From putting McCarron on the scout team as a freshman to publicly spanking him, Saban has pushed McCarron in every way possible.

“He’s always responded the right way because we brought him up the hard way,” Saban said. “We kind of brought him up the way my dad brought me up. I expected him to do things the right way and I had a high standard for him. Whether it was slapping him on the behind on ESPN or whatever we’ve had to live through, we did it. He always responded to it the right way.”

And McCarron’s mom, Dee Dee Bonner, appreciates all of the tough love. Even the butt slap. Bonner said the incident was “nothing more than a parent getting onto their kid like they’re suppose to.” Bonner said it was Saban’s honesty that made her comfortable with letting her son grow up under his direction.

“AJ will tell you coach Saban is like a second dad to him. We’re thankful for that. His father is also appreciative of that,” Bonner said. “Some people think that we should be jealous or concerned, but we’re not. I wouldn’t want my kids anywhere else if they didn’t feel could come to a coach and talk to them if they had an issue or a concern whether it be in the classroom or their personal life or whatever. Knowing that AJ has that connection is a breath of fresh air.”
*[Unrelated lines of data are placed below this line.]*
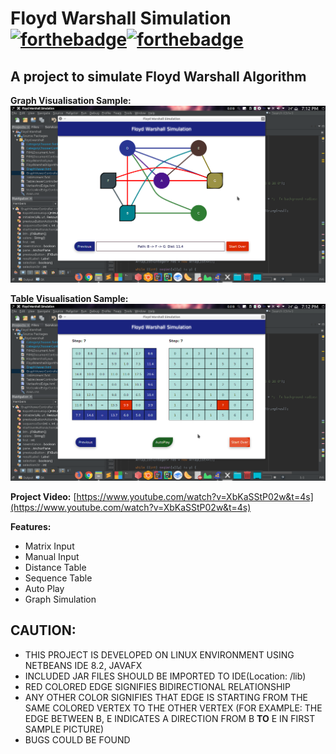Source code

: # Floyd Warshall Simulation [![forthebadge](https://forthebadge.com/images/badges/made-with-java.svg)](https://forthebadge.com)[![forthebadge](https://forthebadge.com/images/badges/built-with-love.svg)](https://forthebadge.com)
## A project to simulate Floyd Warshall Algorithm ##

**Graph Visualisation Sample:**
![Graph](sample1.png)

**Table Visualisation Sample:**
![Table](sample2.png)

**Project Video:**
[https://www.youtube.com/watch?v=XbKaSStP02w&t=4s](https://www.youtube.com/watch?v=XbKaSStP02w&t=4s)

**Features:**

- Matrix Input
- Manual Input
- Distance Table
- Sequence Table
- Auto Play
- Graph Simulation

## CAUTION: ##

- THIS PROJECT IS DEVELOPED ON LINUX ENVIRONMENT USING NETBEANS IDE 8.2, JAVAFX
- INCLUDED JAR FILES SHOULD BE IMPORTED TO IDE(Location: /lib)
- RED COLORED EDGE SIGNIFIES BIDIRECTIONAL RELATIONSHIP
- ANY OTHER COLOR SIGNIFIES THAT EDGE IS STARTING FROM THE SAME COLORED VERTEX TO THE OTHER VERTEX
  (FOR EXAMPLE: THE EDGE BETWEEN B, E INDICATES A DIRECTION FROM B **TO** E IN FIRST SAMPLE PICTURE)
- BUGS COULD BE FOUND
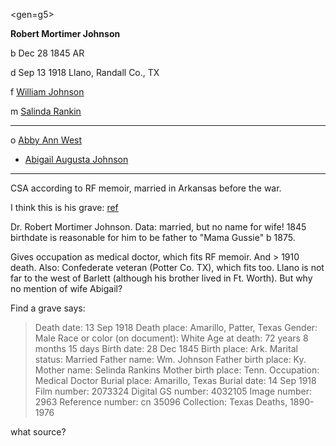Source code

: <gen=g5>

<b>Robert Mortimer Johnson</b>

b Dec 28 1845 AR

d Sep 13 1918 Llano, Randall Co., TX

f [William Johnson](../g6/william_johnson.md)

m [Salinda Rankin](../g6/salinda_rankin.md)

<hr>

o [Abby Ann West](abby_ann_chandler.md)

- [Abigail Augusta Johnson](../g4/abigail_augusta_johnson.md)

<hr>

CSA according to RF memoir, married in Arkansas before the war.

I think this is his grave:  [ref](https://www.findagrave.com/memorial/16896009/robert-mortimer-johnson) 

Dr. Robert Mortimer Johnson.  Data:  married, but no name for wife!  1845 birthdate is reasonable for him to be father to "Mama Gussie" b 1875.

Gives occupation as medical doctor, which fits RF memoir.  And > 1910 death.   Also:  Confederate veteran (Potter Co. TX), which fits too.  Llano is not far to the west of Barlett (although his brother lived in Ft. Worth).  But why no mention of wife Abigail?

Find a grave says:

> Death date: 13 Sep 1918
Death place: Amarillo, Patter, Texas
Gender: Male
Race or color (on document): White
Age at death: 72 years 8 months 15 days
Birth date: 28 Dec 1845
Birth place: Ark.
Marital status: Married
Father name: Wm. Johnson
Father birth place: Ky.
Mother name: Selinda Rankins
Mother birth place: Tenn.
Occupation: Medical Doctor
Burial place: Amarillo, Texas
Burial date: 14 Sep 1918
Film number: 2073324
Digital GS number: 4032105
Image number: 2963
Reference number: cn 35096
Collection: Texas Deaths, 1890-1976

what source?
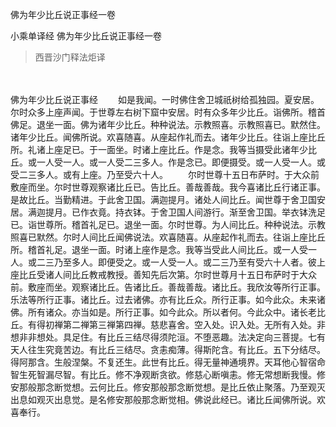 佛为年少比丘说正事经一卷


小乘单译经
佛为年少比丘说正事经一卷
>西晋沙门释法炬译


　　

佛为年少比丘说正事经
　　如是我闻。一时佛住舍卫城祇树给孤独园。夏安居。尔时众多上座声闻。于世尊左右树下窟中安居。时有众多年少比丘。诣佛所。稽首佛足。退坐一面。佛为诸年少比丘。种种说法。示教照喜。示教照喜已。默然住。诸年少比丘。闻佛所说。欢喜随喜。从座起作礼而去。诸年少比丘。往诣上座比丘所。礼诸上座足已。于一面坐。时诸上座比丘。作是念。我等当摄受此诸年少比丘。或一人受一人。或一人受二三多人。作是念已。即便摄受。或一人受一人。或受二三多人。或有上座。乃至受六十人。
　　尔时世尊十五日布萨时。于大众前敷座而坐。尔时世尊观察诸比丘已。告比丘。善哉善哉。我今喜诸比丘行诸正事。是故比丘。当勤精进。于此舍卫国。满迦提月。诸处人间比丘。闻世尊于舍卫国安居。满迦提月。已作衣竟。持衣钵。于舍卫国人间游行。渐至舍卫国。举衣钵洗足已。诣世尊所。稽首礼足已。退坐一面。尔时世尊。为人间比丘。种种说法。示教照喜已默然。尔时人间比丘闻佛说法。欢喜随喜。从座起作礼而去。往诣上座比丘所。稽首礼足。退坐一面。时诸上座作是念。我等当受此人间比丘。或一人受一人。或二三乃至多人。即便受之。或一人受一人。或二三乃至有受六十人者。彼上座比丘受诸人间比丘教戒教授。善知先后次第。尔时世尊月十五日布萨时于大众前。敷座而坐。观察诸比丘。告诸比丘。善哉善哉。诸比丘。我欣汝等所行正事。乐法等所行正事。诸比丘。过去诸佛。亦有比丘众。所行正事。如今此众。未来诸佛。所有诸众。亦当如是。所行正事。如今此众。所以者何。今此众中。诸长老比丘。有得初禅第二禅第三禅第四禅。慈悲喜舍。空入处。识入处。无所有入处。非想非非想处。具足住。有比丘三结尽得须陀洹。不堕恶趣。法决定向三菩提。七有天人往生究竟苦边。有比丘三结尽。贪恚痴薄。得斯陀含。有比丘。五下分结尽。得阿那含。生般涅槃。不复还生。此世有比丘。得无量神通境界。天耳他心智宿命智生死智漏尽智。有比丘。修不净观断贪欲。修慈心断嗔恚。修无常想断我慢。修安那般那念断觉想。云何比丘。修安那般那念断觉想。是比丘依止聚落。乃至观灭出息如观灭出息觉。是名修安那般那念断觉相。佛说此经已。诸比丘闻佛所说。欢喜奉行。


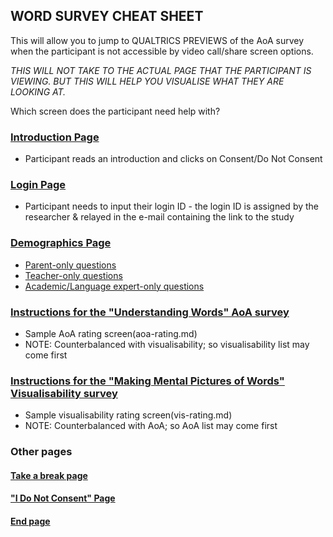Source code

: ## WORD SURVEY CHEAT SHEET

This will allow you to jump to QUALTRICS PREVIEWS of the AoA survey when the participant is not accessible by video call/share screen options.

*THIS WILL NOT TAKE TO THE ACTUAL PAGE THAT THE PARTICIPANT IS VIEWING. BUT THIS WILL HELP YOU VISUALISE WHAT THEY ARE LOOKING AT.*

Which screen does the participant need help with?

### [Introduction Page](https://oxfordeducation.eu.qualtrics.com/jfe/preview/SV_afWnqfxWGaaPD8x?Q_CHL=preview&Q_SurveyVersionID=current)
* Participant reads an introduction and clicks on Consent/Do Not Consent

### [Login Page](https://oxfordeducation.eu.qualtrics.com/jfe/preview/SV_2aZAe44TXSilCyF?Q_CHL=preview&Q_SurveyVersionID=current)
* Participant needs to input their login ID - the login ID is assigned by the researcher & relayed in the e-mail containing the link to the study

### [Demographics Page](https://oxfordeducation.eu.qualtrics.com/Q/EditSection/Blocks?ContextSurveyID=SV_2gjcaHAdPGJK95X)
* [Parent-only questions](https://oxfordeducation.eu.qualtrics.com/jfe/preview/SV_9MnaVqlK3wf8rFH?Q_CHL=preview&Q_SurveyVersionID=current)
* [Teacher-only questions](https://oxfordeducation.eu.qualtrics.com/jfe/preview/SV_2lEbIBRUIyRQbGJ?Q_CHL=preview&Q_SurveyVersionID=current)
* [Academic/Language expert-only questions](https://oxfordeducation.eu.qualtrics.com/jfe/preview/SV_cx4xgeTh0BenNOd?Q_CHL=preview&Q_SurveyVersionID=current)

### [Instructions for the "Understanding Words" AoA survey](aoa.md)
* Sample AoA rating screen(aoa-rating.md)
* NOTE: Counterbalanced with visualisability; so visualisability list may come first

### [Instructions for the "Making Mental Pictures of Words" Visualisability survey](vis.md)
* Sample visualisability rating screen(vis-rating.md)
* NOTE: Counterbalanced with AoA; so AoA list may come first

### Other pages

#### [Take a break page](break.md)

#### ["I Do Not Consent" Page](noconsent.md)

#### [End page](end.md)

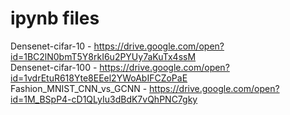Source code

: <h1>ipynb files</h1>

Densenet-cifar-10 - https://drive.google.com/open?id=1BC2lN0bmT5Y8rkI6u2PYUy7aKuTx4ssM
<br>
Densenet-cifar-100 - https://drive.google.com/open?id=1vdrEtuR618Yte8EEel2YWoAbIFCZoPaE
<br>
Fashion_MNIST_CNN_vs_GCNN - https://drive.google.com/open?id=1M_BSpP4-cD1QLyIu3dBdK7vQhPNC7gky
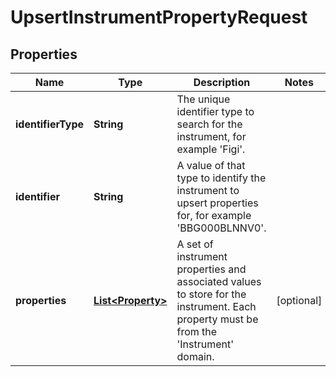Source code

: 

# UpsertInstrumentPropertyRequest

## Properties

Name | Type | Description | Notes
------------ | ------------- | ------------- | -------------
**identifierType** | **String** | The unique identifier type to search for the instrument, for example &#39;Figi&#39;. | 
**identifier** | **String** | A value of that type to identify the instrument to upsert properties for, for example &#39;BBG000BLNNV0&#39;. | 
**properties** | [**List&lt;Property&gt;**](Property.md) | A set of instrument properties and associated values to store for the instrument. Each property must be from the &#39;Instrument&#39; domain. |  [optional]



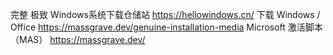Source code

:  完整 极致 Windows系统下载仓储站
https://hellowindows.cn/
下载 Windows / Office
https://massgrave.dev/genuine-installation-media
Microsoft 激活脚本 （MAS）
https://massgrave.dev/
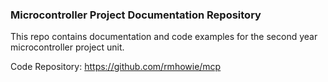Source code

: ### Microcontroller Project Documentation Repository

This repo contains documentation and code examples for the second year microcontroller project unit.

Code Repository: https://github.com/rmhowie/mcp
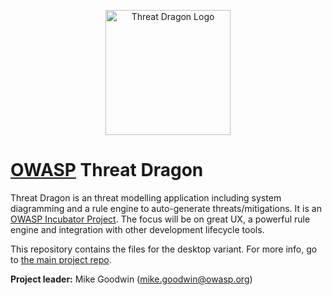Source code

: <p align="center">
  <img src="http://mike-goodwin.github.io/owasp-threat-dragon/content/images/threatdragon_logo_image.svg" width="200" alt="Threat Dragon Logo"/>
</p>

# [OWASP](https://www.owasp.org) Threat Dragon #

Threat Dragon is an threat modelling application including system diagramming and a rule engine to auto-generate threats/mitigations. It is an [OWASP Incubator Project](https://www.owasp.org/index.php/OWASP_Threat_Dragon). The focus will be on great UX, a powerful rule engine and integration with other development lifecycle tools.

This repository contains the files for the desktop variant. For more info, go to [the main project repo](https://github.com/mike-goodwin/owasp-threat-dragon).

**Project leader:** Mike Goodwin (mike.goodwin@owasp.org)
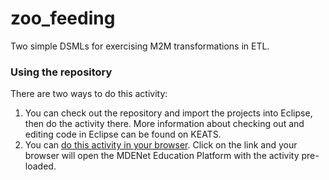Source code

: # zoo_feeding
Two simple DSMLs for exercising M2M transformations in ETL.

### Using the repository

There are two ways to do this activity:

1. You can check out the repository and import the projects into Eclipse, then do the activity there. More information about checking out and editing code in Eclipse can be found on KEATS.
2. You can [do this activity in your browser](https://mdenet-ep.sites.er.kcl.ac.uk/?activities=https://raw.githubusercontent.com/6ccs3mde-7ccsmmdd-2023-24/zoo_feeding/main/activity.json&privaterepo=true). Click on the link and your browser will open the MDENet Education Platform with the activity pre-loaded.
McCarron has been stellar on the field. His 35 career wins equal Jay Barker’s school record, which he’ll break on Senior Day when the Tide welcomes Chattanooga to Bryant-Denny Stadium.

McCarron already owns school records for career passing yards (8,184), touchdowns (70) and consecutive passes without an interception (291).

But how does McCarron want to be remembered?

“Just as a guy that did the right things,” McCarron said. “I don’t care about stats and all that. I feel like people get caught up in stats and worried about that and not worried about winning, and winning at the end of the day is what you want to do, which doesn’t bother me one bit. … I just want to win and do the right things for my teammates, and hopefully people will remember that.”

While McCarron will go down as the most successful quarterback in Alabama history, an emotional Bonner said all of the accolades won’t be what she remembers about her son’s career.

“Just his relationships and to know that he has formed life-long bonds with teammates and coaches,” she said. “To see the love he has for his teammates, coaches and the school has been such a blessing and I’ll remember that.”